Força seria perquirir o erotismo e o cotidiano, perfazendo assim os quatro temas-núcleo de sua obra. Mas, como se disse, há carência de espaço, inclusive para tecer considerações sobre um tema, a metalinguagem, que, se não integra o elenco de seus preferidos, teve certa importância, sobretudo pela influência que exerceu (e o influenciado o admite) nesse outro expoente de nosso poemário, que é João Cabral de Melo Neto. A nosso ver, esta absorção mais parece ter incidido sobre a "Arquitetura Nascente & Permanente e Outros Poemas". Quem o leu detidamente percebe uma das fontes, teta de conterrâneo, em que João Cabral bebeu. E não pouco. A "Arquitetura" prima pela mineralidade de construção, pela precisão da sintaxe, pelo rigor do vocabulário, bem como pela imagética, revelando em todas as instâncias uma assepsia, uma consciência do instrumental que refreia racionalmente (mas sem exagero) a emoção. Mas, como sói acontecer em um poeta da estirpe de Cardozo, o sentimento circula sutilmente. Mais: a metalinguagem divide o peso com uma reflexão do desconhecido, sem se parnasianizar, sem morrer nas águas da frieza, do instrumental em si. Sua palavra não se faz fôrma e, ao mesmo tempo que interroga sobre seus próprios ramos, imerge no universo, dele emergindo com o sumo do humano. Observe-se a valorização da pedra, temática tão ao gosto de João Cabral, e que nesta "Arquitetura" Joaquim Cardozo dimensiona encaminhando-a à raiz de nossa reflexão: 

E nessa pedra inerte e fria,

Onda de magmas profundos,

Filha do fogo e da agonia

De internas forças indormidas,

Que exerceram ação genésica

Antes do amor, antes da vida;

Nessa pedra, hirta memória

Inclui, compõe, guarda silêncios

Das mais remotas harmonias;

Perenemente as noites guarda

Dos longínquos primeiros dias. (p. 104)

 Cardozo deveria ser, no mínimo, paradigma para novíssimos, pelo exemplo que nos dá de construção, de revalorização do circunstancial, da mesma forma como populariza o solene, sem deitar a perder elementos que nas mãos de incautos virariam esteticismo ou logorréia.
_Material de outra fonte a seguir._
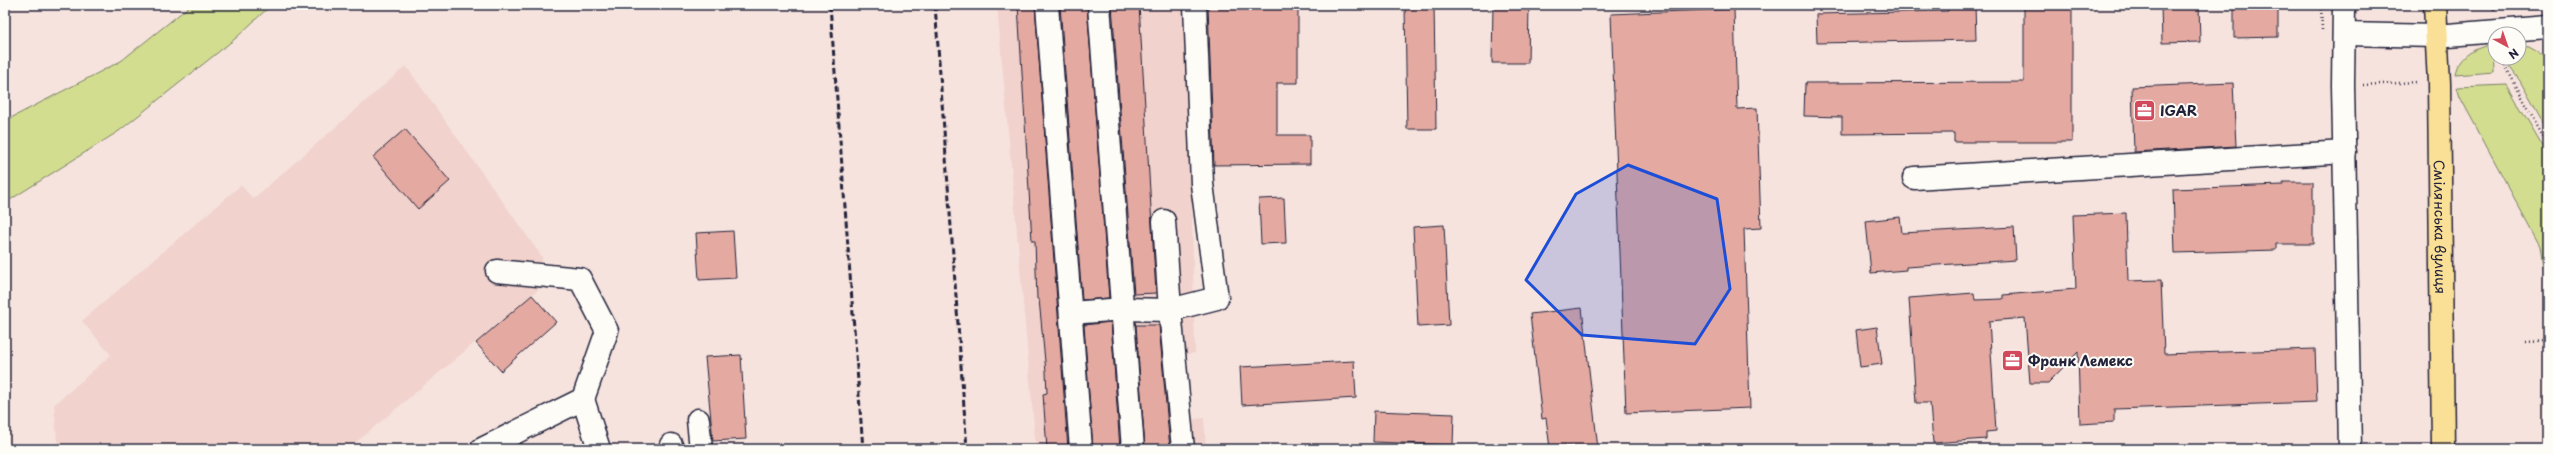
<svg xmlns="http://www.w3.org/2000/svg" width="2553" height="454" font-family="'Playpen Sans',sans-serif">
  <rect width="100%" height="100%" fill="#f6e3de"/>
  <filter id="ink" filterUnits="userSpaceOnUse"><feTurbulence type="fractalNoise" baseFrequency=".025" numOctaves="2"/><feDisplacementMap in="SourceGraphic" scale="8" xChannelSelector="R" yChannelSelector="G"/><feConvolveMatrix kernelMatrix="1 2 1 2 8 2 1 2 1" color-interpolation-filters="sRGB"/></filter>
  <g filter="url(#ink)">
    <g fill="#f1d2cc">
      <path d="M997 5H1187L1195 353 1178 356 1187 420 1204 418 1206 449H1036Z"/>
      <path d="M406 66 542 257 540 288 348 449H58L54 405 111 355 82 321 241 185 253 199Z"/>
    </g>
    <g fill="#d2dd90" stroke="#7a8066">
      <path d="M191 5H271L236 38 119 131 5 203V121L121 61Z"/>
      <path d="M2493 44 2494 72 2455 75C2459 55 2475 48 2493 44Z"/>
      <path d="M2519 46 2529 47 2548 58V131L2520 81 2506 62V58H2519Z"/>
      <path d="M2507 85 2548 155V266L2543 267 2540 246 2460 97 2457 87Z"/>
    </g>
    <g fill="#e4aaa2" stroke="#22223b">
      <path d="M1018 5H1035L1068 449H1047L1043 394 1047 393 1046 372 1039 299H1037L1035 241H1032Z"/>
      <path d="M1060 5H1087L1109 298 1082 300Z"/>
      <path d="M1112 5H1139L1156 293 1134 294Z"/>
      <path d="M1208 5H1298V83H1277V135H1310V164L1214 165Z"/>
      <path d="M1405 5H1434L1436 129H1407Z"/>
      <path d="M1493 5H1529L1528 63H1492Z"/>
      <path d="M1948 5H1975L1976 40 1817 43 1816 14 1948 11Z"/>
      <path d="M2024 5H2072V142H1954V133L1842 134V117L1804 116 1805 83 2024 82Z"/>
      <path d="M2161 5H2199L2200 42 2162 43Z"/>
      <path d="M2234 5H2278V37L2234 38Z"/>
      <path d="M1734 9 1737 109 1757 108 1761 228 1744 229 1750 408 1626 413 1611 14Z"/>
      <path d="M2233 83 2236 146 2134 152 2132 87Z"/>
      <path d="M405 129 450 181 418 209 373 157Z"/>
      <path d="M2283 182H2313V244H2276V250L2175 253 2173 189 2283 185Z"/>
      <path d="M1284 198 1286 243 1261 244 1259 199Z"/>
      <path d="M2126 213 2128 281 2161 280 2164 354 2315 349 2317 402 2114 409V422L2080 424 2078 352 2048 383H2030L2025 318 1989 321 1996 431 1986 432V439L1933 443 1930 403H1916L1909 298 1974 293 1975 300 2003 299V295L2076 289 2073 215Z"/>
      <path d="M1900 217 1902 233 2014 227 2016 260 1906 267V270L1871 273 1866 221Z"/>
      <path d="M1444 225 1449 325 1418 327 1413 227Z"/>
      <path d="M733 231 736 278 699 280 696 233Z"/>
      <path d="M532 295 556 322 501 371 476 343Z"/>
      <path d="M1582 308 1598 449H1575L1574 445 1550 448 1546 418 1542 419 1530 314Z"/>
      <path d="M1111 322 1120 449H1093L1084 325Z"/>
      <path d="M1136 325H1159L1170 449H1145Z"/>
      <path d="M1877 327 1882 364 1860 367 1856 330Z"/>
      <path d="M741 355 746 439 713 441 705 357Z"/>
      <path d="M1354 361 1356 398 1242 405 1240 367Z"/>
      <path d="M1374 411 1454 414 1453 445 1373 442Z"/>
    </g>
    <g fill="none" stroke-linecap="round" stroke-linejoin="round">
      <defs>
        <g id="minor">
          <path d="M1047 5 1081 449"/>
          <path d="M1099 5 1133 449"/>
          <path d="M2344 5 2343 85 2350 449"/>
          <path d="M2345 34 2436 36 2548 27"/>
          <path d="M1914 178 2345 152"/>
          <path d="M1164 221 1170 310 1183 449"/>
          <path d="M1071 313 1123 309 1170 310 1217 298 1202 184 1195 5"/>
          <path d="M583 399 599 449"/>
          <path d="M698 420 701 449"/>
          <path d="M671 445V449"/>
          <path d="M482 449 583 399 607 331 580 279 497 271"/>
        </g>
        <g id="major">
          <path id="s1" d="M2435 5 2439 83 2443 449"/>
        </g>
      </defs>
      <use href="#minor" stroke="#22223b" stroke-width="25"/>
      <use href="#major" stroke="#22223b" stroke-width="25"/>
      <g stroke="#22223b" stroke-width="2.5" stroke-dasharray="1 3" stroke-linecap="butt">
        <path d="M2321 5 2322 30"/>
        <path d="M2494 5V12"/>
        <path d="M2501 58 2548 145"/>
        <path d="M2363 85 2418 82"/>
        <path d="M2525 341 2548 340"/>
      </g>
      <use href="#minor" stroke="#fdfcf7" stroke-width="22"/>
      <use href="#major" stroke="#fadf96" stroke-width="22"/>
      <g stroke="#22223b" stroke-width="3" stroke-dasharray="6 3" stroke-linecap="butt">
        <path d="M830 5 863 449"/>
        <path d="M935 5 967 449"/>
      </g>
    </g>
  </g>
  <path fill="#1d4ed8" fill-opacity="0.2" stroke="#1d4ed8" stroke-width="3" stroke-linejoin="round" d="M1628 165 1717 199 1730 289 1695 344 1582 335 1526 280 1576 194Z"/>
  <defs>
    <symbol id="office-square" viewBox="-11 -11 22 22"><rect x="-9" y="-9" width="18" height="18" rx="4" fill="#d1495b" stroke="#fdfcf7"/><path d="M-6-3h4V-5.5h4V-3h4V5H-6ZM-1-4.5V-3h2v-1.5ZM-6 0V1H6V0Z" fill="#fff"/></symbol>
  </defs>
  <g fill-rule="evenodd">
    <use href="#office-square" x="2132" y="98" width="25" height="25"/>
    <use href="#office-square" x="2000" y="348" width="25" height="25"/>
  </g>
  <g text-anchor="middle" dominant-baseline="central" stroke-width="4" stroke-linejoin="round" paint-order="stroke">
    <g font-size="14" font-weight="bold" fill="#22223b" stroke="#fdfcf7" text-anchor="start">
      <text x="2160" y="110">IGAR</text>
      <text x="2028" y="360">Франк Лемекс</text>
    </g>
    <g font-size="14" fill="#22223b" stroke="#fdfcf7">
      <text stroke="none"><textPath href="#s1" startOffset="222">Смілянська вулиця</textPath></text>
    </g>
  </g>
  <rect width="2553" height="454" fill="none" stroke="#fdfcf7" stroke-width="20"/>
  <rect x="10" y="10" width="2533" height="434" fill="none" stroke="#22223b" stroke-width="1.5" filter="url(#ink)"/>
  <g transform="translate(2507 46) rotate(140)"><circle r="19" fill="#fdfcf7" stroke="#a5a5ac"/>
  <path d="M0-3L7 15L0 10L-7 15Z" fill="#d1495b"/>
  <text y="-6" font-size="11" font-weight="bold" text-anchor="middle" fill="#22223b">N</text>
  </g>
</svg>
No quadro da modernidade e até de nossos dias, sua voz se junta à de Drummond, Murilo Mendes, Jorge de Lima, Vinícius de Moraes, Cabral. Agrega-se à de Affonso Romano de SanfAnna. Ferreira Gullar, Lélia Coelho Frota, Moacyr Félix, Ivan Junqueira, Marly de Oliveira. E, evidentemente, de outros. 
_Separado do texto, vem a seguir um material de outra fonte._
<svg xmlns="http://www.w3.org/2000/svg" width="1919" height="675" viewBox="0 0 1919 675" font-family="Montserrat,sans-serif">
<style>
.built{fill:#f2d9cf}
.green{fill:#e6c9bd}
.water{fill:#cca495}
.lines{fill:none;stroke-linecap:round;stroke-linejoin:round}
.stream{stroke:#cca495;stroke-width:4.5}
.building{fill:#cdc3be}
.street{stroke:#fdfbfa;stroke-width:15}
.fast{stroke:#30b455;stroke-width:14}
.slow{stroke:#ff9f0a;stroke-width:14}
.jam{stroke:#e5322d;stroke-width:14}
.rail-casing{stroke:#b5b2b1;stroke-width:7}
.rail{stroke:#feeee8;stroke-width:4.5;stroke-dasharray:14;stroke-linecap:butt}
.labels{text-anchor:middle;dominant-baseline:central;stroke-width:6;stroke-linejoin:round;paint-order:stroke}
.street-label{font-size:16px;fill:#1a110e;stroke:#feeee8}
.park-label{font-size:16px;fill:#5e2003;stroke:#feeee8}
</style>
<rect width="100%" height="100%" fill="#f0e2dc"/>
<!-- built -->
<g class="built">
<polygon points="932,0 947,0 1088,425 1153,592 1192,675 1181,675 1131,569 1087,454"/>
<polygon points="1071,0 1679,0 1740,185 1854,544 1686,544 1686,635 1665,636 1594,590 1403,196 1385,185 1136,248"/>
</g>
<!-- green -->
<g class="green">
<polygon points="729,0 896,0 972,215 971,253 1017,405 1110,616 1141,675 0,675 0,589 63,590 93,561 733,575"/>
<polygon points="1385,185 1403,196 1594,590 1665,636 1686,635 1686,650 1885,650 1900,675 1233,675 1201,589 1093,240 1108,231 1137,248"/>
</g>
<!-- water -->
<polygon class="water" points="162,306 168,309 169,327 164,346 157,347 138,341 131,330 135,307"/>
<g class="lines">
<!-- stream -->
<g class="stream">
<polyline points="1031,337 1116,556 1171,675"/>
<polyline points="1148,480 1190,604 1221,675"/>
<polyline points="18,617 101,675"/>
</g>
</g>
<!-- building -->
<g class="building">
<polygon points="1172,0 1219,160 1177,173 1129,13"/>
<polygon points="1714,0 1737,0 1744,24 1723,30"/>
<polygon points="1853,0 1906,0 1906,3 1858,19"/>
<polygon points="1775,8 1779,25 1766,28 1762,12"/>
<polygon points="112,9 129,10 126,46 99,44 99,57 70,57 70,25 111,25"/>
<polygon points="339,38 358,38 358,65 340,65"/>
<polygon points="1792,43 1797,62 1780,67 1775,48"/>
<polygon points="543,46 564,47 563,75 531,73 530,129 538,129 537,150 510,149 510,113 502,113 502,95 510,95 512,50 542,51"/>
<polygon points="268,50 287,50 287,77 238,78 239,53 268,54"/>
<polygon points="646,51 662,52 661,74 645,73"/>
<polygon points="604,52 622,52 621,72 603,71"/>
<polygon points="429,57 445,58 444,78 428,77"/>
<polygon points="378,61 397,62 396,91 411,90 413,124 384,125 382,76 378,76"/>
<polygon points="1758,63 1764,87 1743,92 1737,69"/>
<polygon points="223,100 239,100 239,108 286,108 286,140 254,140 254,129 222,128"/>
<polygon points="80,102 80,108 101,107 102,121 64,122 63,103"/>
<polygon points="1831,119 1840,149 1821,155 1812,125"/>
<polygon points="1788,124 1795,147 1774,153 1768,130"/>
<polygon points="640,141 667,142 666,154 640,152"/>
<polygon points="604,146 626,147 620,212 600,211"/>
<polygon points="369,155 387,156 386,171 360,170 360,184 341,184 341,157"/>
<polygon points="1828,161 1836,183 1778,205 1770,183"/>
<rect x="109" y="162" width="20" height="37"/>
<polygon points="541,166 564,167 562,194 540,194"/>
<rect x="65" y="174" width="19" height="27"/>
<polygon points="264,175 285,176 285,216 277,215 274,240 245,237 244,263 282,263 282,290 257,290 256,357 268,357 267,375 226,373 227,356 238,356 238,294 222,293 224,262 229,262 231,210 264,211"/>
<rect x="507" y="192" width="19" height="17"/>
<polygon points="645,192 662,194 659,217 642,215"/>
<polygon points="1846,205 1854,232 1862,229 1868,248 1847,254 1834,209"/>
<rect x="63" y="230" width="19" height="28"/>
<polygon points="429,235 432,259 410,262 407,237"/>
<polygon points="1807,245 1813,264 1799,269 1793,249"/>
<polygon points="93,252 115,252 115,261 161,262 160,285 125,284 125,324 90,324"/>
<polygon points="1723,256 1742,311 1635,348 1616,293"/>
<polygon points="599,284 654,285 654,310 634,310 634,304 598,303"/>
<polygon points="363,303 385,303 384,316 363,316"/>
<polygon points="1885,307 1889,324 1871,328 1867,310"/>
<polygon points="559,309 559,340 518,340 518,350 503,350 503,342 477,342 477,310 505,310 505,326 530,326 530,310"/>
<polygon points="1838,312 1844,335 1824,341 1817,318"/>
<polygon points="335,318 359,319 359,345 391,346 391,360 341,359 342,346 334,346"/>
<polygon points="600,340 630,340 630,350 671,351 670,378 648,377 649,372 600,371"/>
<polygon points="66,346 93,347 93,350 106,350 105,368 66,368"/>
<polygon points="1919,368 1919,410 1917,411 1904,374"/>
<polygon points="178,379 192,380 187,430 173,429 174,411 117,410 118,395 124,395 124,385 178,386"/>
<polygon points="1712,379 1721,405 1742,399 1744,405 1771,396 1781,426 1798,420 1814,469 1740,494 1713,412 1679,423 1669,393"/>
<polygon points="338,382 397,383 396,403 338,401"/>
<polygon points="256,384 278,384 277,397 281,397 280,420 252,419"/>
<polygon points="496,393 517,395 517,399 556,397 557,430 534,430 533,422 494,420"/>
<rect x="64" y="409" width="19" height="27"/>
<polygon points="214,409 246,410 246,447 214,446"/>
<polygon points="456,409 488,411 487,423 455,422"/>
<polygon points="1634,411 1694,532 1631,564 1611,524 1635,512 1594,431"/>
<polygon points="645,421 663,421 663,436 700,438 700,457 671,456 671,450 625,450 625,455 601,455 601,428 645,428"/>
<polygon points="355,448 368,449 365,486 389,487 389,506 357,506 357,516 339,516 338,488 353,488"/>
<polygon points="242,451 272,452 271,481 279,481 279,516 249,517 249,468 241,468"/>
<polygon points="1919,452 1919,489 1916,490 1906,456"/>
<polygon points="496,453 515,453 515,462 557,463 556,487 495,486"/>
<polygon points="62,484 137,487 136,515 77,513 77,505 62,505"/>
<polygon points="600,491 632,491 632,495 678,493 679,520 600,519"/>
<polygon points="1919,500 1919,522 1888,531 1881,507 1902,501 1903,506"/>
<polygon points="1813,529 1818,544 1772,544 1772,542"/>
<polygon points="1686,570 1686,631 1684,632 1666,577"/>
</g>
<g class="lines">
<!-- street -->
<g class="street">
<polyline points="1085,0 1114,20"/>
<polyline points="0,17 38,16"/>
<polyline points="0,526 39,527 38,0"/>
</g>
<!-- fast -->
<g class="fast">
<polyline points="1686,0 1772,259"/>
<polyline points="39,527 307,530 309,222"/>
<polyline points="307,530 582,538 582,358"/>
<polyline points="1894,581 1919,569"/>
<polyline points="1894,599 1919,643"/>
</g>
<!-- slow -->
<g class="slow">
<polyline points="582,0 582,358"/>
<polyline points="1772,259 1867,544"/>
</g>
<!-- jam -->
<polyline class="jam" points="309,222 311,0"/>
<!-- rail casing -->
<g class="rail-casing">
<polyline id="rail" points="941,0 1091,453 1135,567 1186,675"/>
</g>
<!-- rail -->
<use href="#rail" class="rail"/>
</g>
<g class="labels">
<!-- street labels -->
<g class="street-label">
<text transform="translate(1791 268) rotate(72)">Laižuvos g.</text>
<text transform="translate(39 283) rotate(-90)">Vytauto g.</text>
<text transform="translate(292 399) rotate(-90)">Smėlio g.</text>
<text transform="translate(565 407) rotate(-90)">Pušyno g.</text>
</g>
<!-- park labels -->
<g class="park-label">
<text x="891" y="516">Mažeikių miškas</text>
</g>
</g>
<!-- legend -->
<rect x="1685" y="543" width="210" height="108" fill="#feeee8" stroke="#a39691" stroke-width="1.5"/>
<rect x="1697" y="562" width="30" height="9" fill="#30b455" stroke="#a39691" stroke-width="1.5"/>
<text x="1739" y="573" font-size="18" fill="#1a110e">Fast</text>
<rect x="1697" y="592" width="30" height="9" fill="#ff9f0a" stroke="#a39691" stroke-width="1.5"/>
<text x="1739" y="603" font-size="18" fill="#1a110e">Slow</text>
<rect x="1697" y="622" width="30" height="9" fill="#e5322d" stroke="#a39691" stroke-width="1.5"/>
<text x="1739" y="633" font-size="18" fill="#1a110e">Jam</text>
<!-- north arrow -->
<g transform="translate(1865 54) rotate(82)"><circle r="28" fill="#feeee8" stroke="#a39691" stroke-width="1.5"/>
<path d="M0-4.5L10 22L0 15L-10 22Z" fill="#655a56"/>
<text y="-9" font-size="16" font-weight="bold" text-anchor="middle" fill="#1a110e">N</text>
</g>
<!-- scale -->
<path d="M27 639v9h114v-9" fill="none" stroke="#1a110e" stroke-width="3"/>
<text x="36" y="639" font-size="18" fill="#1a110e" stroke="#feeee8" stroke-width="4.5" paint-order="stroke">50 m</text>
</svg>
Sou por que se dê a Cardozo o que a ele é de direito. Que se lembre mais do poeta do Capibaribe, como acertadamente lhe chamou o professor Antônio Houaiss, num ensaio de prol cujo traço — como sempre — foi a argúcia. E, confesso, foi por aí, por este ensaio, nos Seis Poetas e um Problema, que tive primeiramente contato com o poeta. Isto foi lá pelos idos de 60. Li o ensaio e, lembro, interrompi temporariamente a leitura para entrar na poesia de Cardozo. E de lá até o presente, essa empatia/livro simpatia tem sido uma constante. E, pois. sem qualquer arrependimento.

 

 

 

*Joaquim Cardozo. Poesias Completas. Civilização Brasileira, 1979.